GIVEN REQUEST A
According to the marketing text, why is it wrong to treat data and creativity as adversaries? Answer in one to three sentences.

TEXT PASSAGE

========

Balancing data and creativity is the route to ROI
Christmas is an emotional time of year.
Just as people take a moment in the December break to gauge the past year, so too can brands.
This is an opportunity to really delve into the data and better understand the shifting sands of consumer behaviour and customer interactions.
Date vs creativity
Too often data is pitted against creativity in the world of marketing and advertising – seen as adversaries, fighting for intellectual space.
But this is erroneous; where the opportunity lies is in combining the insight, depth, and surety of data analytics and measurement, with the colour and inspiration of the creative mindset.
This is where brands can build effectiveness, clear ROI, and set themselves apart from their competitors.
Data + creative = ROI
According to our data analytics and insight tool, what is clear in this remarkable year is that striking the right message, with the right creative, has had a significant influence on ROI.

========

GIVEN REQUEST B
Transcribe the source records word for word. Begin at the start of the rows and continue through the line that contains "മറികടന്നുവെന്ന്".

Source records
========

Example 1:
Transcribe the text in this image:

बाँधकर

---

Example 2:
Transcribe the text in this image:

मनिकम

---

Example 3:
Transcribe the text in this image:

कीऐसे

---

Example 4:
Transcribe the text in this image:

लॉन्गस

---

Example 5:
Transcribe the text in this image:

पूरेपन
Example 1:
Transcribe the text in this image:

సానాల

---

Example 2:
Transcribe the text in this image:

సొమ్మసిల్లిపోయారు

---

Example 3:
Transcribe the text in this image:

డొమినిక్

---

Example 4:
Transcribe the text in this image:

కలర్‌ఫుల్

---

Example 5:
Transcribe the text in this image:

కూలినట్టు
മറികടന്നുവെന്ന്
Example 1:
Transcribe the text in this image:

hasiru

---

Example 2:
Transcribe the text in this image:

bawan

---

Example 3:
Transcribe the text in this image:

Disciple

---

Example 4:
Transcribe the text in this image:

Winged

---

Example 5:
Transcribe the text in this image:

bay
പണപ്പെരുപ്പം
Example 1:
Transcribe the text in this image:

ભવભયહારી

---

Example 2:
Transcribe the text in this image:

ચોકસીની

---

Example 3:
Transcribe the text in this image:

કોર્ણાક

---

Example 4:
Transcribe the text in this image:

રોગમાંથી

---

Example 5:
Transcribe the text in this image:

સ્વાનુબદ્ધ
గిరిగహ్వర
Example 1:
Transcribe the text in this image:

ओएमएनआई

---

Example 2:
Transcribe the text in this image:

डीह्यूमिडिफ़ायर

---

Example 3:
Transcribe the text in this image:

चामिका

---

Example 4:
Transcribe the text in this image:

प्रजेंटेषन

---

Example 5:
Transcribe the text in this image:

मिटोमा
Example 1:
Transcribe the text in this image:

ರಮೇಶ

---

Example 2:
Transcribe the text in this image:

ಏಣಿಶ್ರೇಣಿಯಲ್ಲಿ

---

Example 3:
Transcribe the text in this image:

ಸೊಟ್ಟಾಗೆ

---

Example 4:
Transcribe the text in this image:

========

EXERCISE RESPONSE A
The text says the real opportunity lies in combining the insight, depth, and surety of data analytics and measurement with the color and inspiration of the creative mindset. That combination is where brands can build effectiveness and clear ROI and set themselves apart from their competitors.

EXERCISE RESPONSE B
Example 1:
Transcribe the text in this image:

बाँधकर

---

Example 2:
Transcribe the text in this image:

मनिकम

---

Example 3:
Transcribe the text in this image:

कीऐसे

---

Example 4:
Transcribe the text in this image:

लॉन्गस

---

Example 5:
Transcribe the text in this image:

पूरेपन
Example 1:
Transcribe the text in this image:

సానాల

---

Example 2:
Transcribe the text in this image:

సొమ్మసిల్లిపోయారు

---

Example 3:
Transcribe the text in this image:

డొమినిక్

---

Example 4:
Transcribe the text in this image:

కలర్‌ఫుల్

---

Example 5:
Transcribe the text in this image:

కూలినట్టు
മറികടന്നുവെന്ന്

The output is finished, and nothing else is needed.